I’ll do another backup now … oops, Config > Storage says I only have 3.3GB available on my HA 32GB disk partition.

Curiously I did manage to create a Full Backup (System > Backups > Create backup > Full Backup) taking 3840.1MB. Download to my PC and open

Note the last entry … core_whisper.tar.gz 2.8GB out of 3.8GB file; and that that file contains the “medium.en” whisper model I am currently using, plus the files for previously used models.

This thread was started 11 months ago, and reported in this github issue.

As I said above, than something’s wrong on your side. :slight_smile:

Others don’t have that problem, and it is clearly stated in the docs, that the behaviour of the add-on changed some time ago and the models aren’t included anymore.

=> this means, there is something wrong on some installations and it needs to be taken care of via an issue on Github.
What I’m saying, it doesn’t look like a misconfiguration or something, that could be changed on user side. It looks more like it is some kind of combination or condition, that leads to this behaviour. That should be addressed on Github, so the developer can take a look.
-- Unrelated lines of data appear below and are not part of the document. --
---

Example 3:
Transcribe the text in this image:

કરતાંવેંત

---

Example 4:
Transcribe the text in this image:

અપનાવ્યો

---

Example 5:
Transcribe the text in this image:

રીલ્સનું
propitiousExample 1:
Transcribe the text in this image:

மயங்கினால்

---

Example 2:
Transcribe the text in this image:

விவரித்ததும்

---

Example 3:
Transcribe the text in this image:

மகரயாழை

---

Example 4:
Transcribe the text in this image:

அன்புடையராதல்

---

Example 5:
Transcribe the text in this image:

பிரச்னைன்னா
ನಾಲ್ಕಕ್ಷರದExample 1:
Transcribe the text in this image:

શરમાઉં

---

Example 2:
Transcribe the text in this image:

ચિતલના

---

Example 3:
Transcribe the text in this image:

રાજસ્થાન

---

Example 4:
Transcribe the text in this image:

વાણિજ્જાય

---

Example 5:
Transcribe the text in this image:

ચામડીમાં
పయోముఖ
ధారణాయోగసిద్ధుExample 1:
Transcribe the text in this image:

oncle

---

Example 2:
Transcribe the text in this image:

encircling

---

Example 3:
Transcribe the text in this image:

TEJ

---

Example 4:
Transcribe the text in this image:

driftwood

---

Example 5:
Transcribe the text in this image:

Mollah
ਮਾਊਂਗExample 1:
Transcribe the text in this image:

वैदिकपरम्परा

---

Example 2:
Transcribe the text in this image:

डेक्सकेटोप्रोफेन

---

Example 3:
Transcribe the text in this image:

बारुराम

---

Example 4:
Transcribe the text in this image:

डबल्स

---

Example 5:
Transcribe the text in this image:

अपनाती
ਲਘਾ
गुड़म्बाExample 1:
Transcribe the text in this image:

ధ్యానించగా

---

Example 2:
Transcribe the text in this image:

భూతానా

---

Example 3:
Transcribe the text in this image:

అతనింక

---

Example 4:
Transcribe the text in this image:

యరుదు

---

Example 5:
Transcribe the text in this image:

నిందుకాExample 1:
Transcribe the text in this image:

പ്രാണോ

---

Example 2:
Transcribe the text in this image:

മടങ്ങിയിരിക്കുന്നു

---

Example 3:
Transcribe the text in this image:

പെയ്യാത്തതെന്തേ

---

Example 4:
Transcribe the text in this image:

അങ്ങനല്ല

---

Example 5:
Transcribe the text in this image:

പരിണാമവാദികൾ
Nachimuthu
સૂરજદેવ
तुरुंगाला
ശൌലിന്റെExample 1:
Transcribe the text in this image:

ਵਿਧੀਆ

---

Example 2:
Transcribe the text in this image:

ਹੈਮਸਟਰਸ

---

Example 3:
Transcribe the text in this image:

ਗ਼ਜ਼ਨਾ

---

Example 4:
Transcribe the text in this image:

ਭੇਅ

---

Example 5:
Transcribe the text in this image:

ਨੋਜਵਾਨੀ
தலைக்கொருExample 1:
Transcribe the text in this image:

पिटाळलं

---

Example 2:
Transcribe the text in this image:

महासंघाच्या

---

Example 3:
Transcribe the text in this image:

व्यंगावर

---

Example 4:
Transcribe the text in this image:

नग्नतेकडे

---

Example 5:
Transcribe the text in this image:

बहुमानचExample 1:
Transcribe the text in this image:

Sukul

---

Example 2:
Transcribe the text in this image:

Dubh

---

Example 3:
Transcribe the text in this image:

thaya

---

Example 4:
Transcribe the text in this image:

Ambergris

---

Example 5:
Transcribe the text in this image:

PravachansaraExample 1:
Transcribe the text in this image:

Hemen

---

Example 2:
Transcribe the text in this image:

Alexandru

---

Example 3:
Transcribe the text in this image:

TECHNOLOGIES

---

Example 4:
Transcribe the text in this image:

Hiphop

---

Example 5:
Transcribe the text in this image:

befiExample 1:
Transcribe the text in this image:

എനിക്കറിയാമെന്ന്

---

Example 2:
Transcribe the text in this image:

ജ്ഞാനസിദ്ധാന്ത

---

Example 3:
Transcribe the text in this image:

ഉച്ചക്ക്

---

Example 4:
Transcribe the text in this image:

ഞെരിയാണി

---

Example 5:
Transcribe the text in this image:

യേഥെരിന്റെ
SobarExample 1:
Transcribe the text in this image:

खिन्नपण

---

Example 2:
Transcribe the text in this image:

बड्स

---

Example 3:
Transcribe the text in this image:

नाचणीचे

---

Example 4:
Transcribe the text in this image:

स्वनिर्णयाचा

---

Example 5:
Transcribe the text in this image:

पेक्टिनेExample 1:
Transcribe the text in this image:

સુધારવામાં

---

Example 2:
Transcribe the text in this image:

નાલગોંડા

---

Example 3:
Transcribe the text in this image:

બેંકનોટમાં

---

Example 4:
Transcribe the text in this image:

@synesthesiam Do you have that on your list, or is this new to you? And if so, how should we proceed? Thanks!

Just to let people know, in another thread on the same day, Patrick commented on my previous post :

Actually, this is a nice example, how things can go sideways, because users aren’t good informed! That’s not your fault, how would one know that, but it’s exemplary for such issues. It seems to be open for nearly a year, and as you stated is not solved.
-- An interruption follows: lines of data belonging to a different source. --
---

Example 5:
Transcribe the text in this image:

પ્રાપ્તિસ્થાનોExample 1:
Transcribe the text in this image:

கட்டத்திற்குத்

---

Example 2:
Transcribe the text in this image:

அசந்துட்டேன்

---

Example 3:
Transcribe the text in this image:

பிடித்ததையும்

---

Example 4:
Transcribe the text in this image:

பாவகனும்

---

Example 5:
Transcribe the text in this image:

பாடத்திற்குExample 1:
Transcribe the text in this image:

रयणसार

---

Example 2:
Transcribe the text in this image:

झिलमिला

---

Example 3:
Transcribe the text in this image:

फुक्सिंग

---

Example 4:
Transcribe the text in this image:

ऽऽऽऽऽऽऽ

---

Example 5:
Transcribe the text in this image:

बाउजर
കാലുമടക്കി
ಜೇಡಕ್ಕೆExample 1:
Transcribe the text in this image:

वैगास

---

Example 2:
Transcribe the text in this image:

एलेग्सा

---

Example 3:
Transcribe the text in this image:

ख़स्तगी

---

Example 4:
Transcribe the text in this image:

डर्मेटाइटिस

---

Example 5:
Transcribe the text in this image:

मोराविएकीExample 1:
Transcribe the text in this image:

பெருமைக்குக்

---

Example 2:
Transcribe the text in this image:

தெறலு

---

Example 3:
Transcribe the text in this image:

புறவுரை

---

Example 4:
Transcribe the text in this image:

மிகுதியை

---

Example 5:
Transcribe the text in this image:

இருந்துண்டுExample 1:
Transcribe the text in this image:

Both assumptions are wrong, unfortunately. The problem was solved months ago by excluding the language model from the backup. That would have been the time to close that issue.
What you’re having is something totally different: in your case the language model gets not excluded, but that is a bug. It has nothing to do with the beginning of that Github issue, as it is not related.

One was for the general function to exclude the models, whereas yours is an error with the newly added function.

So for now, the developer has neither any idea, that something’s wrong, nor that an implemented function doesn’t work as expected…

I can see, why people get confused here, but that is always a problem, if different knowledges come together. :slight_smile:


Curious that you are the originator of this forum thread last year.
You state that it was fixed then, and I have no reason to disbelieve you.
Unfortunately this forum thread was not marked as solved (which is not necessary, since the GitHub issue would have been). I unreservedly apologise for my mistaken impression that the issue of “models being included in backup” had not been resolved at the time.

This assertion seems to fly against the evidence. I accept that in your backup, Whisper may only use 60MB - but you didn’t mention which model you are using. Is it perhaps one of the ones excluded in last years fix ?

As you can see above, TurfFiber experienced the same issue this March, and on April 4th SaintTDI raised During a total backup, it saves Whisper's models files, raising the backup from 440MB to 1730MB · Issue #3545 · home-assistant/addons · GitHub , and I am the third user to add to that github issue.

Others do seem to have the same issue, and quoting the documentation proves only that (a) that is the intended operation, or (b) the documentation is wrong or out-of-date.


Patrick I am confused about what point you trying to make.
On one hand you are clearly saying it cannot be a bug; but is an isolated user problem - that myself and a few others have broken our systems, and it is up to us to fix whatever we have done wrong
… and then you acknowledge that there is no user configuration, for us to have done that or to fix it.

You state that a GitHub must issue be raised so the developer can take a look … as though the previously mentioned GitHub issue which was raised only last month does not do that.

Why is it not possible that the current models were excluded, but the newer larger models didn’t fit that exclusion criteria, or that something else has changed ?

I did not come here to start an argument, only to (a) confirm that another user is experiencing this issue, and (b) to provide additional information which may help debug.